> **任务 A**:
请将下方数据的全部各行重新列出,把其中的“pose”一律替换为“view”,其余内容保持不变;答案中不必包含图片。

> **页面摘录**:
冬季,村里的人们终于闲了下来。随着春节的来临,娶媳嫁女的家户多了起来,忙碌地准备年茶饭和事情上的吃喝,而摊馍馍则是家家户户都要做的。
摊馍馍的食材是玉米面和小米面,小米、玉米用水浸泡之后,前者在碾子上碾,后者则是要在磨盘上磨。
摊馍馍的第二个环节就是起面发酵。面倒进大瓷盆或者大缸后,一个人端个盆子或者拿个马勺把事先调好冷热的水往里倒,而另一个力气大的人则拿个擀面杖快速地把面搅至均匀稀和。一缸下来,搅面的人也够出一脑水的。
搅好的面放在灶台旁或者炕上温度稍高的地方,用棉被盖上。头天擦黑发的面第二天黎明基本发酵好,若是早上发面,赶天黑便好。
摊馍馍的重头戏是“摊”的环节。
把空闲的窑洞打扫出来,贴墙一圈支上鏊子,地方不够的,鏊子也会支在炕上。
鏊子,顾名思义,是形同大龟而得名。鏊子有三只脚,碗口大小带盖,周边深陷中间鼓,凹凸分明。鏊子往往是生铁做的,每家都有几副甚至十几副的,但往往不够用,需要互相借。发面的多少决定支鏊子的数量,一般都在二十副左右,遇到过事情的家户,鏊子得支三四十副之多。

> **任务 B**:
将上文关于摊馍馍的页面摘录中的这句话译成英文:“摊馍馍的食材是玉米面和小米面,小米、玉米用水浸泡之后,前者在碾子上碾,后者则是要在磨盘上磨。”

> **数据项**:
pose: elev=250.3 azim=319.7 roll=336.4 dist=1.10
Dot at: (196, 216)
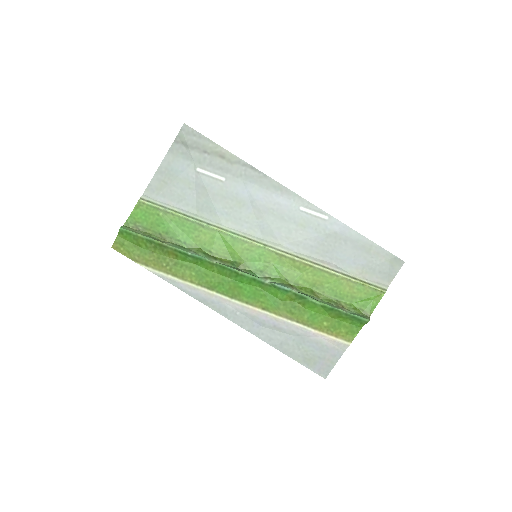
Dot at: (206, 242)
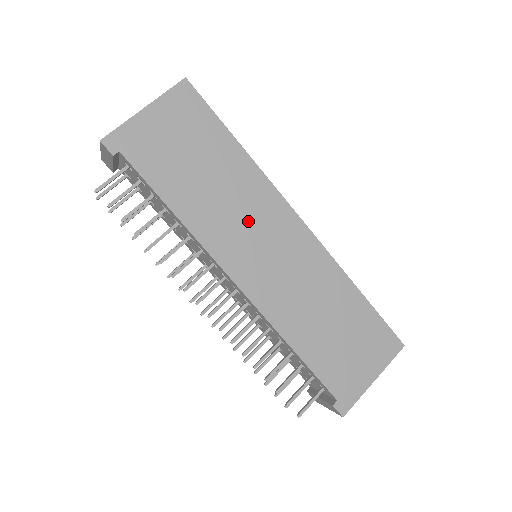
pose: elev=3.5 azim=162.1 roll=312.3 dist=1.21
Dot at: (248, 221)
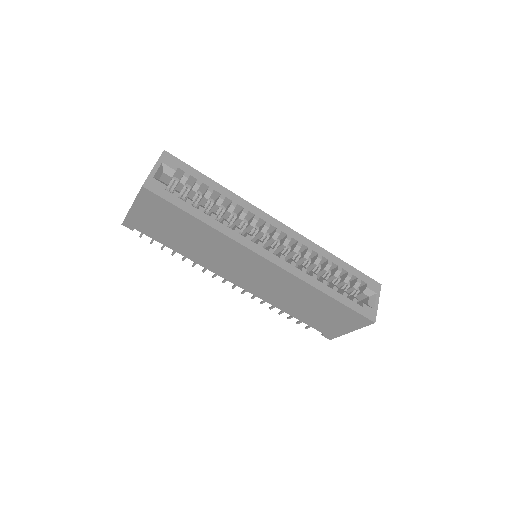
Dot at: (229, 260)
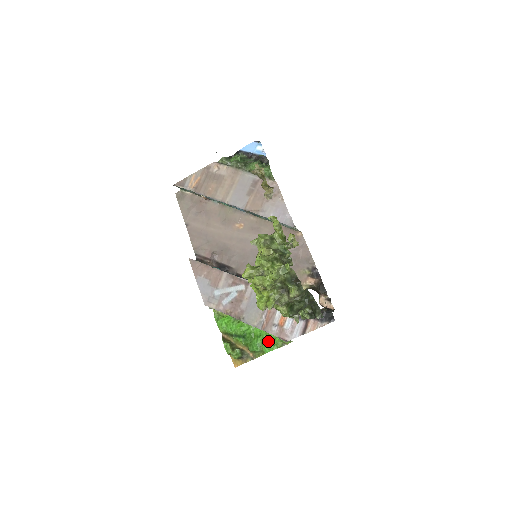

> **答案 A**:
view: elev=250.3 azim=319.7 roll=336.4 dist=1.10
Dot at: (196, 216)
Dot at: (206, 242)
view: elev=3.5 azim=162.1 roll=312.3 dist=1.21
Dot at: (248, 221)
Dot at: (229, 260)

> **答案 B**:
The ingredients for tan mo mo are cornmeal and millet flour; after the millet and corn have been soaked in water, the former is crushed on a stone roller, while the latter has to be ground on a millstone.